Estes profissionais estão construindo iniciativas que valorizam as medicinas indígenas – no plural, pois cada etnia traz o seu próprio sistema. “Nós não somos povos ‘tradicionais’. Somos povos originários. E nossas medicinas não são ‘complementares’. Elas são principais. Elas são válidas. E elas funcionam”, disse Putira Sacuena durante o encontro virtual. Sua fala é contundente no que diz respeito ao reconhecimento das medicinas indígenas frente à chamada medicina ocidental, que até então orienta o sistema de saúde.
Mas a política avança, no momento, com diversas iniciativas que estão sendo implementadas. Como o Programa Nacional de Medicinas Indígenas, que tem como objetivo reconhecer formalmente os sistemas médicos indígenas como parte integrante do SUS.
Segundo ela, é uma forma da sociedade brasileira “reconhecer que existem outras tecnologias de cuidado e saúde a partir dos nossos territórios. Da mesma forma que existem outras tecnologias também trazidas de outros países, nós também temos a nossa”, diz Putira, que é doutora e mestre em Bioantropologia.
E não é um gesto simbólico. Já estão em desenvolvimento projetos para a criação de hospitais interculturais, como a proposta do Hospital de Retaguarda dos Povos Indígenas, cuja construção foi anunciada pelo Governo Federal no ano passado, em Boa Vista (RR). A proposta é de que o atendimento seja direcionado para a população indígena Yanomami e outras etnias que vivem em Roraima, no extremo Norte do Brasil.
Gestor da Unidade de Saúde Indígena da Agência Brasileira da AgSUS, Edson Oliveira explicou, durante o webinar, que este hospital está sendo planejado para ter atendimento médico e de especialistas indígenas, cuidados diferenciados com a alimentação e espaços para rituais e preparação de alimentos tradicionais.
Tanto Oliveira quanto Kellen destacaram em suas falas que existem muitos desafios para que as medicinas indígenas sejam cada vez mais reconhecidas dentro do sistema público de saúde. Para além de pensar estruturas físicas de atendimento, é preciso, também, contribuir com a qualificação dos profissionais que atendem aos indígenas. “Não tem como debater saúde sem discutir formação”, disse o gestor da AgSUS, lembrando que necessidade de se valorizar as habilidades interculturais de profissionais que são contratados.
_ _ _ _ _ _ _
● CONJUNTO DE TAREFAS:
**1.** Traduza para o inglês a seguinte frase do texto sobre as medicinas indígenas: "Mas a política avança, no momento, com diversas iniciativas que estão sendo implementadas."
**2.** Dê continuidade ao texto sobre as medicinas indígenas no SUS a partir da última frase apresentada.
_ _ _ _ _ _ _
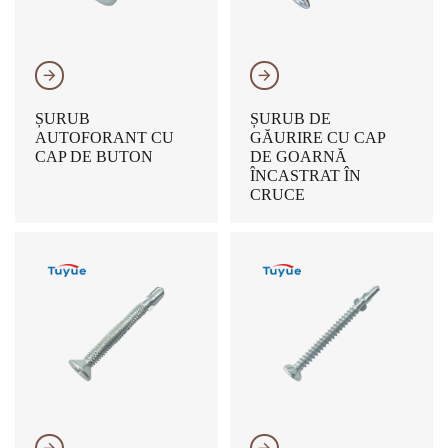
𐃔
𐃔
ȘURUB
ȘURUB DE
AUTOFORANT CU
GĂURIRE CU CAP
CAP DE BUTON
DE GOARNĂ
ÎNCASTRAT ÎN
CRUCE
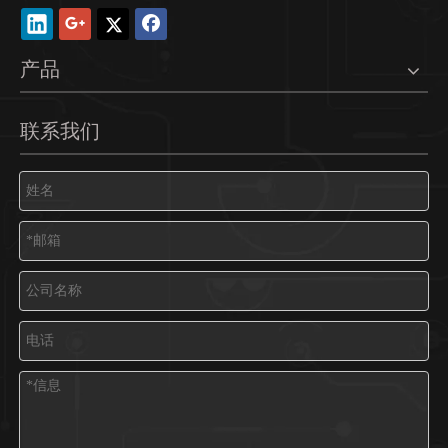
产品
联系我们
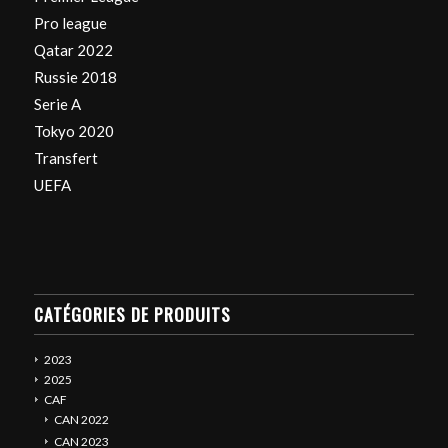
Pro league
Qatar 2022
Russie 2018
Serie A
Tokyo 2020
Transfert
UEFA
CATÉGORIES DE PRODUITS
2023
2025
CAF
CAN 2022
CAN 2023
_ _ _ _ _ _ _
● RESPOSTAS POR TAREFA:
**1.** But the policy is moving forward at the moment, with several initiatives being implemented.

**2.**
Biodiversidade – À medida em que o Brasil se prepara para sediar a COP 30, no próximo ano, a conexão entre biodiversidade e saúde indígena se torna impossível de ignorar. As mesmas florestas que guardam os saberes das medicinas tradicionais são também as que capturam carbono e protegem o planeta. Proteger uma é proteger a outra.
“É urgente entender as medicinas indígenas como ciências, porque as medicinas indígenas caminham de mãos dadas com a biodiversidade”, concluiu, no final do encontro virtual, a antropóloga e analista de campo da ACT-Brasil, Lirian Ribeiro Monteiro.
Assim como a cultura não é estática, a ciência também não é, e ambas se reinventam e produzem o futuro, continuou Lirian, trazendo o questionamento sobre “qual é o futuro que nós queremos”. “Um futuro com uma só medicina hegemônica, se sobrepondo a todas as outras, ou um futuro onde as culturas, as ciências e as suas medicinas possam prosperar em seus diálogos e suas práticas, trabalhando de forma complementar?”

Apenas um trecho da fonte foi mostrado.